Text shown
------------------------------------------------

Studio album by Marilyn Maye
- Released: October 1966
- Venue: Webster Hall
- Genre: Pop
- Label: RCA Victor
- Producer: Joe René

Marilyn Maye chronology
| The Second of Maye (1966) | The Lamp Is Low (1966) | A Taste of "Sherry!" (1967) |

= The Lamp Is Low (album) =

The Lamp Is Low is a studio album by American singer Marilyn Maye. It was released in October 1966 via RCA Victor and contained 12 tracks. The album was a mixture of both original material and cover songs. Of its cover songs were recordings from 1960s films and jazz standards. Among its Jazz tracks was the album's title track. It received positive reviews from Billboard and Cashbox magazines. The album has been considered a "classic" disc since its original release.

==Background and recording==
Marilyn Maye had been a nightclub performer until being discovered by Steve Allen. He soon had her appear regularly on his syndicate television show, which brought Maye to the attention of RCA Victor. The label signed her to a recording contract in 1965 and her first album with the label was released called Meet Marvelous Marilyn Maye. Her third RCA album was The Lamp Is Low, which was the second she recorded at Webster Hall. It was her second recorded at the venue and her third produced by Joe René. Although not recorded at an official studio, the project did not feature a live audience and also included other production routines that made it a studio album.

==Content==
The Lamp Is Low consisted of 12 tracks. The album was described in its liner notes as being a collection of "late night intimate songs". Cashbox magazine also highlighted it as an album of ballads, noting that songs like "Love Me True" and "You're Gonna Hear from Me" were both "warm and intimate". A majority of the album's tracks were new recordings such as "You're Gonna Hear from Me", "I Can See the Rainbow Now", "If I Were in Your Shoes" and "Too Late Now". Other selections were taken from Warner Bros. movies like "Love Me True", "Quiet Nights of Quiet Stars" and "Livin' Alone".

==Release, critical reception and legacy==
The Lamp Is Low was originally released in October 1966 by the RCA Victor label. It was originally offered in both mono and stereo vinyl LP versions. Six songs were included on both sides of the record. It was later re-released to digital retailers such as Apple Music. In its original release, it was given positive reviews. Billboard magazine named it among its "Special Merit Picks" in an October 1966 review: "This package is another demonstration of her superlative styling." The publication also noted that although she has developed a following, a breakthrough has yet to be achieved. Cashbox magazine named the album among its "Pop Best Bets" in October 1966. "Big things coming up for Marilyn," they concluded.

------------------------------------------------

Reproduce, word for word, the passage of the article on The Lamp Is Low that opens with the words containing "The Lamp Is Low is" and closes with "its original release.".

Data below
------------------------------------------------

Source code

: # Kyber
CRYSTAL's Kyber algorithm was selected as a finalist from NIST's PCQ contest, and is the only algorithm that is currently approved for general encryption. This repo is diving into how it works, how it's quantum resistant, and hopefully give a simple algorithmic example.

------------------------------------------------

The answer
The Lamp Is Low is a studio album by American singer Marilyn Maye. It was released in October 1966 via RCA Victor and contained 12 tracks. The album was a mixture of both original material and cover songs. Of its cover songs were recordings from 1960s films and jazz standards. Among its Jazz tracks was the album's title track. It received positive reviews from Billboard and Cashbox magazines. The album has been considered a "classic" disc since its original release.